The Tuareg camp resembled the one near Lake Faguibine: tents of black leather, tops and sides on sticks and branches planted in the ground, goats and camels off to one side. The young children ran and played games among the tents and the women and the older children gathered firewood, carried water from the well, or cooked dinner over an open fire.

     The chief, the amenokal, welcomed Steve, as Izem pointed to him and said, “He is my patron, my boss, Monsieur Christophe.”

     The amenokal was a couple of inches taller than Steve. His robe hinted at a rather bony body. What Steve could see of his face was all angles and planes when he loosened his tagoulmoust—the blue veil and turban that enveloped his head and neck—to eat or drink.

     With Izem as translator, Steve said to the chief, “Those are very stylish sunglasses.” The amenokal took them off and proudly said, “Yes, Italian.” Steve could only guess as to their provenance but they undoubtedly added to the amenokal’s aura of leadership.

     Steve spent the rest of the day with Izem’s friends, taking pictures and eating the evening meal with them. He was impressed by the Tuaregs’ appearance. Their comportment conveyed pride. Since they stayed veiled most of the time, Steve found it difficult to read their expressions. Their eyes were cautious. He found them less forbidding when they lowered the blue cloth that hid the lower part of their face to eat and drink. Their unusual height was accentuated by their tagoulmousts. The seven-foot lances and the rest of their medieval weapons, swords, knives, that they still occasionally carried as they did this day, probably at Izem’s request, Steve thought, magnified their physical presence.

     To show off his knowledge, Izem said, “Christophe, show them the pictures on your computer.”

     To the delight of audience, Steve then put on a slide show for the amenokal and his men from the shots he had taken that afternoon.

     Then he gave the amenokal a bag and said, “Here are some things that I thought would be useful to you, tubes of antibiotic ointment to treat basic cuts and wounds from infection, and special eye ointment.”

     He had learned that many of the Tuaregs, especially the children, suffered from conjunctivitis and other eye ailments.

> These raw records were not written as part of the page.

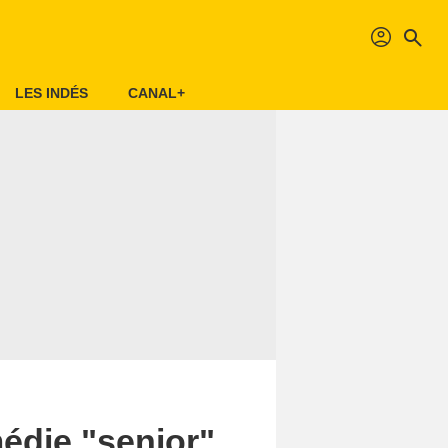
profil
search
LES INDÉS
CANAL+
édie "senior"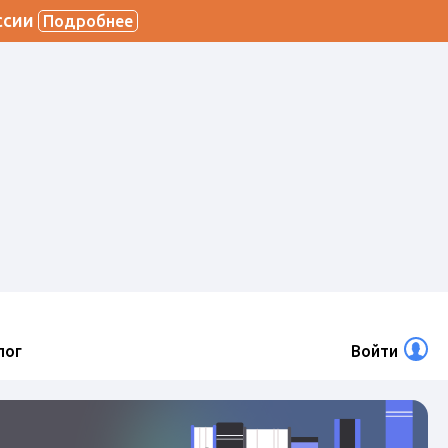
ссии
Подробнее
лог
Войти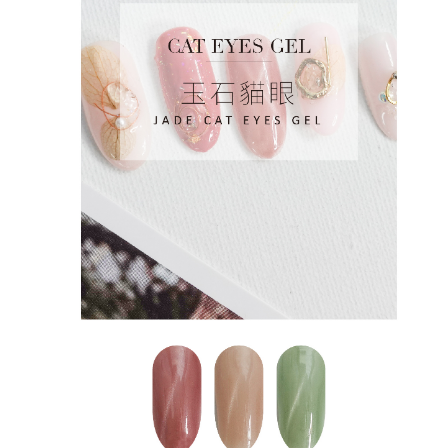
時審查核予不同之上限額度；若仍有額度不足之情形，本公司將視審查結果
請求用戶進行身份認證。
５．嚴禁一人註冊多個帳號或使用他人資訊註冊。若發現惡意使用之情形，
恩沛科技股份有限公司將有權停止該用戶之使用額度並採取法律行動。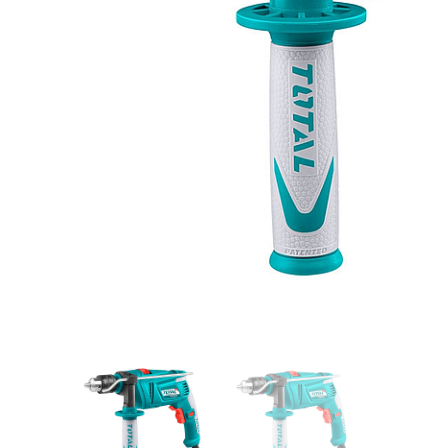
Videos/Catálogo
Servicio Técnico
Contacto
Búsqued
de
producto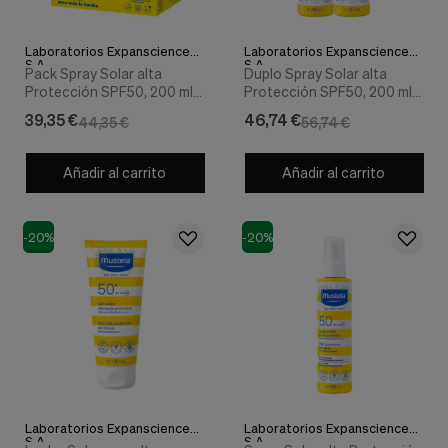
Cookies de marketing
Estas
cookies
Laboratorios Expanscience
Laboratorios Expanscience
son
S.A.
S.A.
Pack Spray Solar alta
Duplo Spray Solar alta
utilizadas
Protección SPF50, 200 ml.
Protección SPF50, 200 ml.
para
+ Leche Solar Facial muy
+ 200 ml. - Mustela
enseñarte
39,35 €
46,74 €
44,35 €
56,74 €
alta Protección SPF50+,
anuncios
40 ml. - Mustela
que
pueden
Añadir al carrito
Añadir al carrito
ser
interesantes
basados
-20%
-20%
en
tus
costumbres
de
navegación.
Guardar preferencias
Laboratorios Expanscience
Laboratorios Expanscience
S.A.
S.A.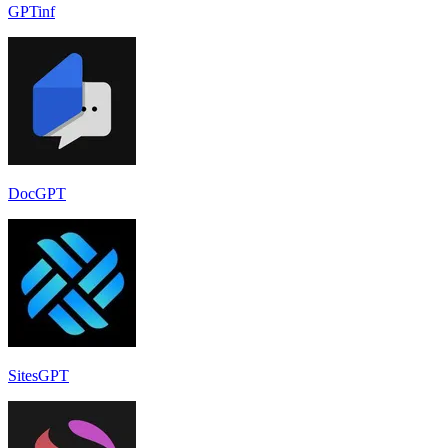
GPTinf
DocGPT
SitesGPT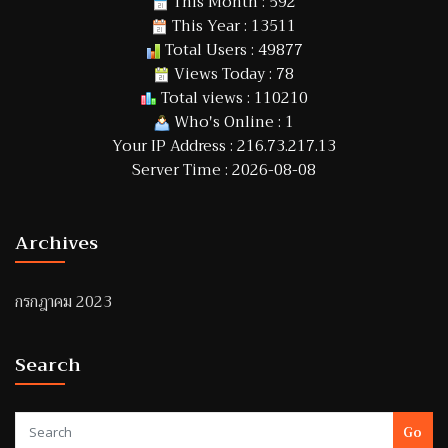
This Month : 592
This Year : 13511
Total Users : 49877
Views Today : 78
Total views : 110210
Who's Online : 1
Your IP Address : 216.73.217.13
Server Time : 2026-08-08
Archives
กรกฎาคม 2023
Search
Go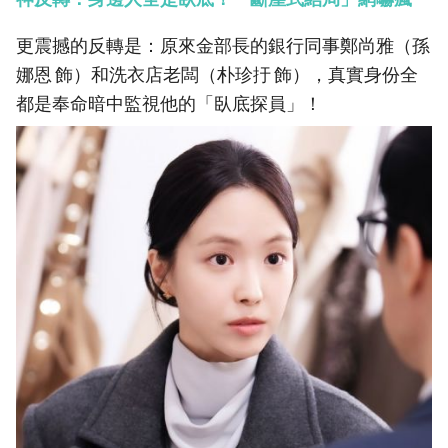
更震撼的反轉是：原來金部長的銀行同事鄭尚雅（孫
娜恩 飾）和洗衣店老闆（朴珍扜 飾），真實身份全
都是奉命暗中監視他的「臥底探員」！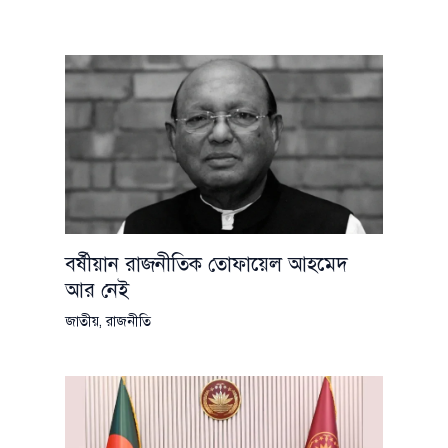
বর্ষীয়ান রাজনীতিক তোফায়েল আহমেদ
আর নেই
জাতীয়
,
রাজনীতি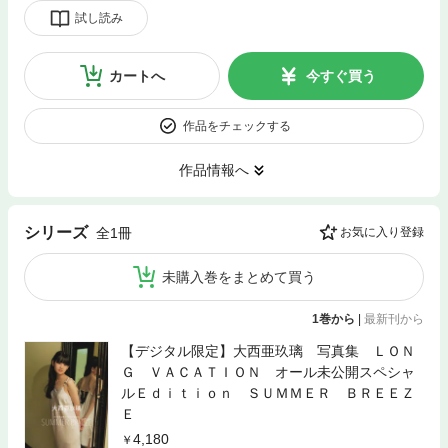
試し読み
カートへ
今すぐ買う
作品をチェックする
作品情報へ
シリーズ
全1冊
お気に入り登録
未購入巻をまとめて買う
1巻から
|
最新刊から
【デジタル限定】大西亜玖璃 写真集 ＬＯＮ
Ｇ ＶＡＣＡＴＩＯＮ オール未公開スペシャ
ルＥｄｉｔｉｏｎ ＳＵＭＭＥＲ ＢＲＥＥＺ
Ｅ
4,180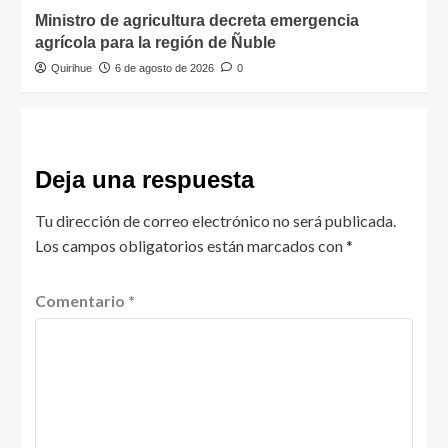
Ministro de agricultura decreta emergencia
agrícola para la región de Ñuble
Quirihue
6 de agosto de 2026
0
Deja una respuesta
Tu dirección de correo electrónico no será publicada.
Los campos obligatorios están marcados con
*
Comentario
*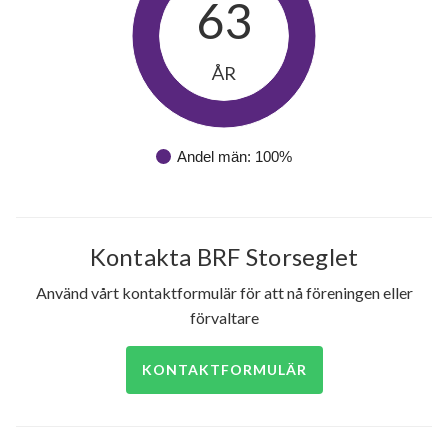
63
ÅR
Andel män: 100%
Kontakta BRF Storseglet
Använd vårt kontaktformulär för att nå föreningen eller
förvaltare
KONTAKTFORMULÄR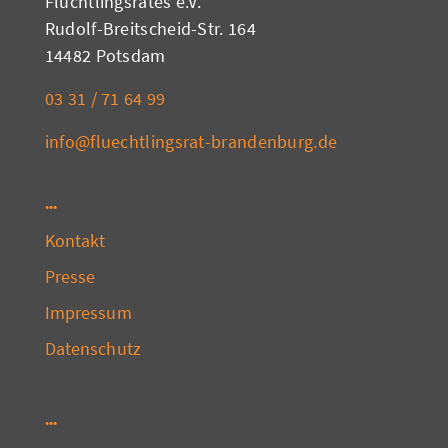
Flüchtlingsrates e.V.
Rudolf-Breitscheid-Str. 164
14482 Potsdam
03 31 / 71 64 99
info@fluechtlingsrat-brandenburg.de
Kontakt
Presse
Impressum
Datenschutz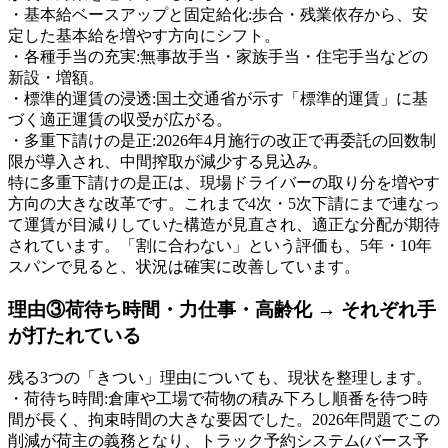
・基本給ベースアップと固定給化:歩合・残業依存から、安
定した基本給を増やす方向にシフト。
・各種手当の充実:無事故手当・家族手当・住宅手当などの
新設・増額。
・標準的運賃の浸透:国土交通省が示す「標準的運賃」に基
づく適正運賃の収受が広がる。
・多重下請けの是正:2026年4月施行の改正で再委託の回数制
限が導入され、中間搾取が減少する見込み。
特に多重下請けの是正は、現場ドライバーの取り分を増やす
方向の大きな改革です。これまで4次・5次下請にまで連なっ
て運賃が目減りしていた構造が見直され、適正な分配が期待
されています。「割に合わない」という評価も、5年・10年
スパンで見ると、状況は確実に改善しています。
理由③荷待ち時間・力仕事・高齢化 → それぞれ手
が打たれている
残る3つの「きつい」理由についても、現状を整理します。
・荷待ち時間:倉庫や工場で荷物の積み下ろし順番を待つ時
間が長く、拘束時間の大きな要因でした。2026年問題でこの
削減が荷主の義務となり、トラック予約システム(バース予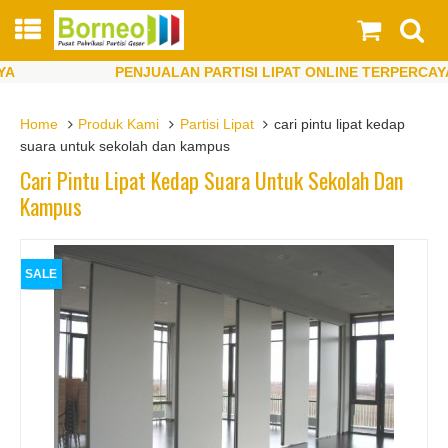
PENJUALAN PARTISI LIPAT ONLINE TERPERCAYA
PENJUALAN PARTISI LIPAT ONLINE TERPERCAYA
Home
Produk Kami
Partisi Lipat
cari pintu lipat kedap
suara untuk sekolah dan kampus
Cari Pintu Lipat Kedap Suara Untuk Sekolah Dan
Kampus
SALE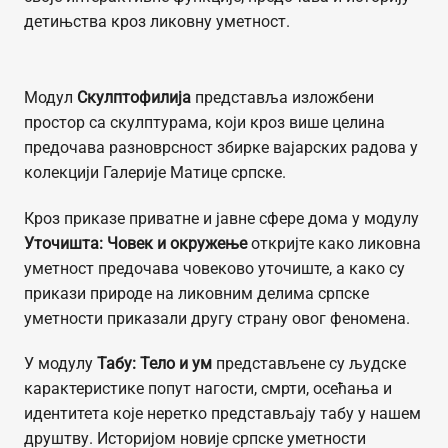
детињства кроз ликовну уметност.
Модул
Скулптофилија
представља изложбени
простор са скулптурама, који кроз више целина
предочава разноврсност збирке вајарских радова у
колекцији Галерије Матице српске.
Кроз приказе приватне и јавне сфере дома у модулу
Уточишта: Човек и окружење
откријте како ликовна
уметност предочава човеково уточиште, а како су
прикази природе на ликовним делима српске
уметности приказали другу страну овог феномена.
У модулу
Табу: Тело и ум
представљене су људске
карактеристике попут нагости, смрти, осећања и
идентитета које неретко представљају табу у нашем
друштву. Историјом новије српске уметности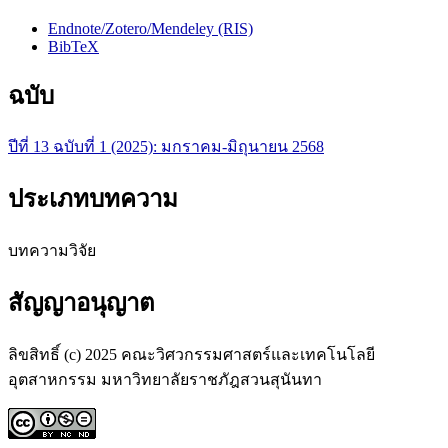
Endnote/Zotero/Mendeley (RIS)
BibTeX
ฉบับ
ปีที่ 13 ฉบับที่ 1 (2025): มกราคม-มิถุนายน 2568
ประเภทบทความ
บทความวิจัย
สัญญาอนุญาต
ลิขสิทธิ์ (c) 2025 คณะวิศวกรรมศาสตร์และเทคโนโลยี
อุตสาหกรรม มหาวิทยาลัยราชภัฎสวนสุนันทา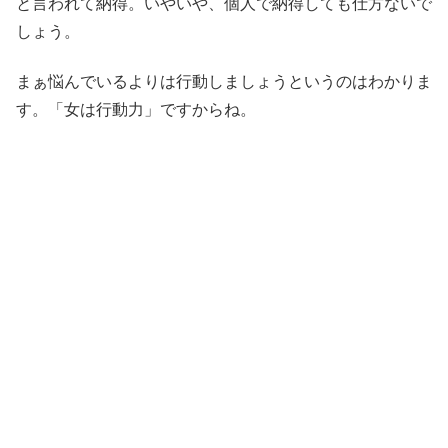
と言われて納得。いやいや、個人で納得しても仕方ないで
しょう。
まぁ悩んでいるよりは行動しましょうというのはわかりま
す。「女は行動力」ですからね。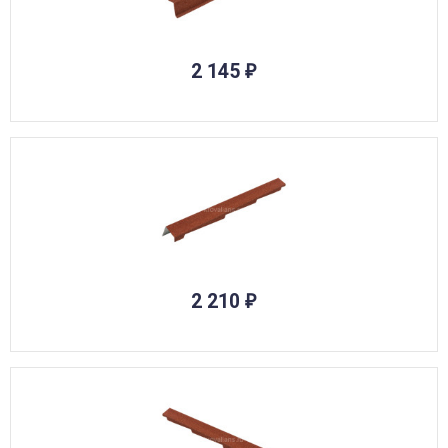
2 145
₽
2 210
₽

     He handed the chief a box and said, “You might also find these walkie-talkie radios useful for communication in the desert.”

     As the chief opened the gifts, he handed them out. Their examination was a communal experience. Steve asked, “Izem, what are they saying?”

     “They say that America should invade Mali,” and they laughed.

     Steve had another bag for the kids—hard candy and a few inexpensive compasses. On their way to the camp, Izem had told Steve to give the compasses to the kids, not to the chief, because he might be offended.

     “He doesn’t think he needs a compass, I’m sure of that,” he had said. “But somehow the compasses will in the end belong to the adults.”

     As Steve started to leave, the amenokal asked him to wait and in a few minutes someone came to hand him a package wrapped with string.

     “You have won many friends today,” the chief said. “Izem was kind to bring you. Think of us as your family in the Sahel.”